In line with the global growth, he said the local industry is expected to maintain its course, reinforced further by the liberalisation measures announced earlier this year, including the issuance of up to two new takaful family takaful licenses.

These new licenses, Awang Adek said, should be able to further instill innovation and competition and act as an impetus to further growth and expansion of the industry.

"We need to venture into new areas, including the non-traditional sectors. We need a vision, the will and the confidence to bring the industry forward.

"Supplemented with the culture for financial innovation and creativity, great strides can be achieved," he added.

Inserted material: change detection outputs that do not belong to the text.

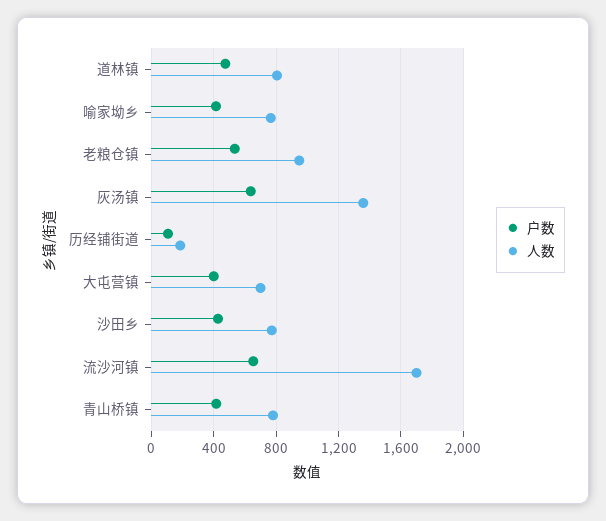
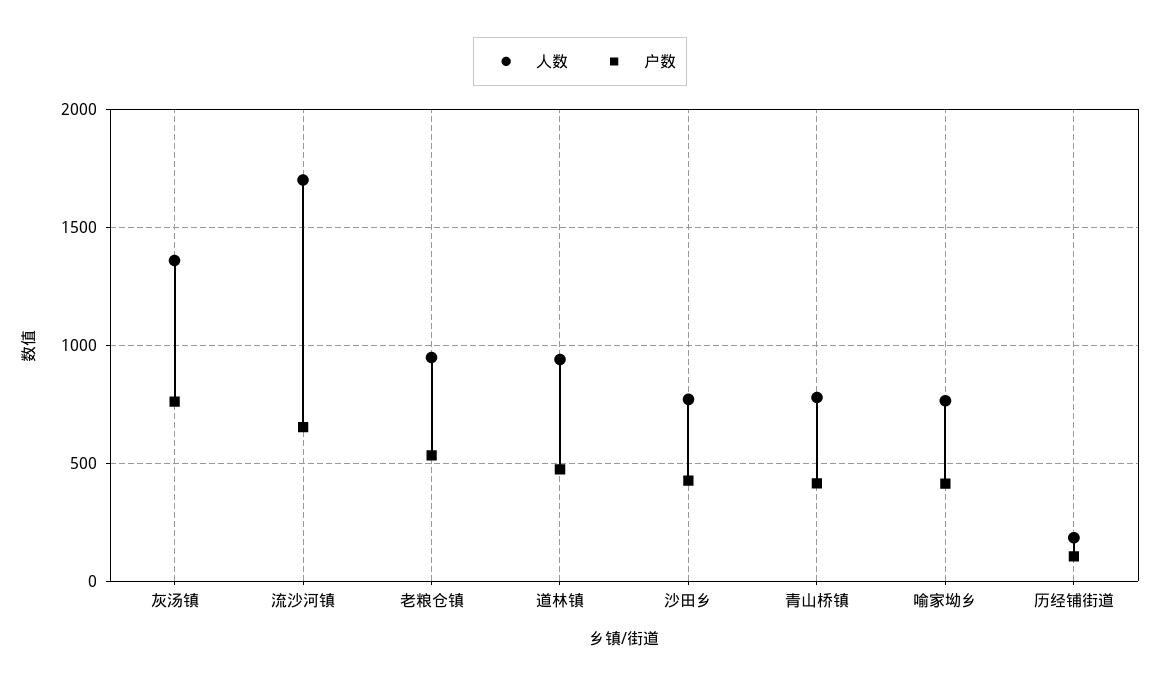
  {
    "户数": {
      "道林镇": 450,
      "喻家坳乡": 400,
      "老粮仓镇": 550,
-     "灰汤镇": 650,
+     "灰汤镇": 750,
      "历经铺街道": 100,
-     "大屯营镇": 400,
      "沙田乡": 450,
      "流沙河镇": 650,
      "青山桥镇": 400
    },
    "人数": {
-     "道林镇": 800,
+     "道林镇": 950,
      "喻家坳乡": 750,
      "老粮仓镇": 950,
      "灰汤镇": 1350,
      "历经铺街道": 200,
-     "大屯营镇": 700,
      "沙田乡": 750,
      "流沙河镇": 1700,
      "青山桥镇": 800
    }
  }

Awang Adek also suggested that local players look into medical and health coverage as well as micro-finance services, particularly the micro-takaful, which is expected to offer tremendous opportunities for growth.

"In the case of medical and health coverage, demographics changes and escalating medical and healthcare costs, have led to the demand for financial security against morbidity risks," he said.

He explained that the life expectancy by year 2020 would increase to 79 for females and 75 for males and the number of active persons to retirees would fall by 40 per cent.

"This presents an enormous opportunity, as currently only approximately 15 per cent of Malaysias have medical health coverage," he added.

Meanwhile, the two-day conference, starting today, is organised by the Malaysian Takaful Association. Its participants are local and from the region with 20 speakers presenting papers.